1日1話・話題の燃料

これを読めば今日の話題は準備OK。
著書『芸術家たちの生涯』
『ほんとうのこと』
『ねむりの町』ほか

9月8日・堀江謙一の冒険

2019-09-08 | スポーツ
9月8日は、作曲家ドヴォルザークが生まれた日(1841年)だが、冒険家のヨットマン、堀江謙一の誕生日でもある。

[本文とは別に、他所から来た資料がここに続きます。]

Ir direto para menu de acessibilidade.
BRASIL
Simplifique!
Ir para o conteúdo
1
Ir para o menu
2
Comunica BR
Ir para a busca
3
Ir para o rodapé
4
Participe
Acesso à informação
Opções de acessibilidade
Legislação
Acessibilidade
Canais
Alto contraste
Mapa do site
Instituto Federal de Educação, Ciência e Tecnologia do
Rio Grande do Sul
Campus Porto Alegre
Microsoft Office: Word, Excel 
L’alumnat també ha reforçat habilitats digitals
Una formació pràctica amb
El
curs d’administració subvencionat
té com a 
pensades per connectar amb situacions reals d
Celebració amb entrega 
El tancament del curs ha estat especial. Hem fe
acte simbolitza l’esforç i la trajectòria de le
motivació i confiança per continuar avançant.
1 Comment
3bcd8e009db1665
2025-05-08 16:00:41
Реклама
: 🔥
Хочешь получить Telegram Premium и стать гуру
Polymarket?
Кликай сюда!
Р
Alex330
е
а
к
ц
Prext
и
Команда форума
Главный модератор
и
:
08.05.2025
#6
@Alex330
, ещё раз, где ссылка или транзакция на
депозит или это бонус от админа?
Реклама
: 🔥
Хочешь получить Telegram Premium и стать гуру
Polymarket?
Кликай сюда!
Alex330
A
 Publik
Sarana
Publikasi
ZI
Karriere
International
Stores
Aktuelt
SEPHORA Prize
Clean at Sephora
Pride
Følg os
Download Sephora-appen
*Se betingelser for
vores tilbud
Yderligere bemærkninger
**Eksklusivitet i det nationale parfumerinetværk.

堀江謙一は、1938年、大阪で生まれた。父親は自動車部品工場の経営者だった。高校のヨット部に入部した謙一は、ヨットで米国へ渡ることを夢見るようになった。
高校卒業後は、父親の工場を手伝い、冒険の資金を貯めた。そうして全長6メートル弱の小型ヨット「マーメイド号」で、1962年5月、米国を目指し西宮港を出航した。パスポートがとれなかかっため、密出国だった。
同年1962年8月、マーメイド号は米国のサンフランシスコ湾に着いた。最初、得体の知れない不法入国者の出現に、米国側は警戒したが、堀江が日本からやってきた旨を告げると、一気に歓迎ムードとなり、この人類初の冒険を祝った。ヨットでの太平洋無寄港単独横断は、こうして成功した。23歳の日本人青年がなし遂げた快挙だった。その記録『太平洋ひとりぼっち』はベストセラーとなった。
その後も、堀江は、単独無寄港世界一周や、太陽電池を積んだソーラーボートや、アルミ缶リサイクルのソーラーパワーボートなどで太平洋横断するなどの冒険に挑戦した後、高校の校長となった(後、名誉校長)。

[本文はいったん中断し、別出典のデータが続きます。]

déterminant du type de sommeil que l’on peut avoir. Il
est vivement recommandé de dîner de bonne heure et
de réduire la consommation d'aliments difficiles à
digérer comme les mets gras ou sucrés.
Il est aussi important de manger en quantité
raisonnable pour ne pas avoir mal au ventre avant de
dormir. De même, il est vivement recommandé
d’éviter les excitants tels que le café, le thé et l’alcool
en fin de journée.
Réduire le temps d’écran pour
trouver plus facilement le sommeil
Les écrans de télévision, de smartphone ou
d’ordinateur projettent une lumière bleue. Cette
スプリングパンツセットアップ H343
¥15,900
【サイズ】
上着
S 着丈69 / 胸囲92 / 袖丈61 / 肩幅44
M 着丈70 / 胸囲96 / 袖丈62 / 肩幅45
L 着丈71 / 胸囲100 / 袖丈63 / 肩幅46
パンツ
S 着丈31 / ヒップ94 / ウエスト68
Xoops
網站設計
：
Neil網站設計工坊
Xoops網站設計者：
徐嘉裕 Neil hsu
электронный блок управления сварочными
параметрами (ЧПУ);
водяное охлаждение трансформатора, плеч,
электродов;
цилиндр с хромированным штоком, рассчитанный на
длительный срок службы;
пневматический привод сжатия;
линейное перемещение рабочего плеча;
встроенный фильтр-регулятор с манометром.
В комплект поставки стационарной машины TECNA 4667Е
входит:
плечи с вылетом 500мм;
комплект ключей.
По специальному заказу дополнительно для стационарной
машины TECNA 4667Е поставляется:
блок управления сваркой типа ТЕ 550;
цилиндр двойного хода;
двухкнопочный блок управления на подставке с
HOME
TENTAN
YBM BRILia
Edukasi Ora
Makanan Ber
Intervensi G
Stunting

この堀江謙一や、三浦雄一郎、植村直己など、彼らがなぜ、そんな危険をおかして冒険に挑むのか、なかなかわからなかった。
けれど、最近になってようやく、自分なりに解釈するようになってきた。
おそらく、冒険家たちは、冒険に挑まずにはいられないのだろう。なにか困難なことに挑んでいないと、退屈で退屈で、自分がしなびて死んでしまうような気がするのにちがいない。それからまた「人間はここまでできるのだ」ということをやって見せたいのだ。そうやって人間の限界を、自分の肉体で押し広げたいのだろう。
彼らの冒険談を聞くと、「よくも、そんなことをするなあ」と半分あきれる。でも、やっぱり、人間、やってみなければわからない、と勇気づけられる。

堀江謙一はこんなことを言っている。
「ヨッティングの呼吸は、自然の猛威を、うまく避けるところにある。よくそんな理論を聞かされた。しかし、かわすとか、逃げるとか、これはウソだ。わたるということは、とにかく海との戦いである。」
この「自然、海」をつい「人生」と置き換えて読んでしまう。